How did Queensland vote in the referendum on Federation in 1899?
The people of New South Wales voted for the draft Australian Constitution and for Federation on 20 June 1899. Many in favour of Federation in Queensland were hopeful that this would encourage Queenslanders to unite with the other colonies as well. Queensland could not afford to be left out now if it wanted to trade freely and sell its products to the other colonies. Queensland also wanted to be assured that the other colonies would come to its defence in case of attack.
The ‘Enabling Bill’, the law that would allow the Queensland Parliament to put the draft Constitution to the people, had been hotly debated in Parliament. Some members of the Labor Party wanted ‘every white male’ to have a vote at the referendum. This meant removing the rule that a man had to be resident in one place for a certain time to qualify for the vote. Those in favour of separation, especially from the centre of Queensland, wanted Queensland to be divided into seperate colonies. However, the Enabling Bill was eventually passed and the date for the referendum was set for 2 September 1899.
When the people finally had their say, they voted ‘yes’, but by the narrowest margin of any Australian colony.
Investigate the referendum vote in Queensland and speculate about the reasons for the distribution of the vote.
- Examine the Queensland referendum results. Using the map of Queensland, shade the divisions where there was a majority vote for Federation. Write a caption for your map, describing in geographical terms the distribution of the ‘yes’ and ‘no’ majorities.
- Think of reasons for the distribution of the ‘yes’ and ‘no’ majorities. Write them in dot points on the map in the respective region. Compare them to other students’ reasons.
- As a class, consider the political map of Australia at Federation. Imagine what it would have looked like if the north and central parts of Queensland had separated from the southern part before the Federation referendum. Do you think these divisions could have endured? Justify your response to the class.
- Study the ‘Provincialism’ cartoon. Use a dictionary if you need to find out the meaning of the word.
The cartoon appeared in 1899, the same year as the referendum was held in Queensland. List the different elements shown in the cartoon and answer the following questions.

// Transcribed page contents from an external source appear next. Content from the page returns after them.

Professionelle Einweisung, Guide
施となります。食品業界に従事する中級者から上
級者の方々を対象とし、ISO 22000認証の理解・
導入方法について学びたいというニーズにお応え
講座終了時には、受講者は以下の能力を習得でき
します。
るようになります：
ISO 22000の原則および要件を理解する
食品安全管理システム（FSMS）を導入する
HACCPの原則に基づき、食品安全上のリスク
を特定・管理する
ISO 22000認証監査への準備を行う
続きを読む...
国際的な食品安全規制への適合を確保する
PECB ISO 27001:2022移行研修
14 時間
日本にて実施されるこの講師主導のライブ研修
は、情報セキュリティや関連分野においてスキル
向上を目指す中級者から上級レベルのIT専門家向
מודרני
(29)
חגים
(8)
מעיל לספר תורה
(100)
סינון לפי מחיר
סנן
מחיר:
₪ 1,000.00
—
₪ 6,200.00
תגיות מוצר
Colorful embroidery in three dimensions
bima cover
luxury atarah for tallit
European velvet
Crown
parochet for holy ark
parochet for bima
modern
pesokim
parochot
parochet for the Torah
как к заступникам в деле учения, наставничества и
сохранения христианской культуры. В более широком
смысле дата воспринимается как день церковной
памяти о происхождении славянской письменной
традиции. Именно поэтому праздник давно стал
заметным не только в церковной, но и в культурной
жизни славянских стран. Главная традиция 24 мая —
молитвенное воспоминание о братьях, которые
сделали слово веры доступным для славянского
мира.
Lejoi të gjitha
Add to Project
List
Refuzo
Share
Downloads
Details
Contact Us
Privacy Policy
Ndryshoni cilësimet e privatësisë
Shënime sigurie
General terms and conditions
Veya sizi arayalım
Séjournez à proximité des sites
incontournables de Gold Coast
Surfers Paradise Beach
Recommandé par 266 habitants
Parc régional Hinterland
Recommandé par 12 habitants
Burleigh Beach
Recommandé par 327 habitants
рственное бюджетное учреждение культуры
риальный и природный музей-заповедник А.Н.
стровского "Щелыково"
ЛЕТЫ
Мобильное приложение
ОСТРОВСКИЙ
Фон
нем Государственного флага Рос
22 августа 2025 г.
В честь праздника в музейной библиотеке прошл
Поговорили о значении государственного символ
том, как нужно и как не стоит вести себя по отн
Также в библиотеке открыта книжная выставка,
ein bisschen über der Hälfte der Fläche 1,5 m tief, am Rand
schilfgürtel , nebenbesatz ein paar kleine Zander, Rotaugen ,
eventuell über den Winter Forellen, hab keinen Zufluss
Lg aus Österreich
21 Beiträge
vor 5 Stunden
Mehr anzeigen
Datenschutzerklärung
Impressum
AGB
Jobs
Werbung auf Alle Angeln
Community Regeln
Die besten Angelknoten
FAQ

- What is happening in the cartoon?
- Why is the character of Queensland shown to be clinging to ‘provincialism’?
- How is Federation represented?
- From what you know about Queensland in the late 1890s, and all the debates about whether or not to be part of Federation, do you think that the message in the cartoon is accurate? Write a letter to the editor, using the referendum results to support or refute the message in the cartoon.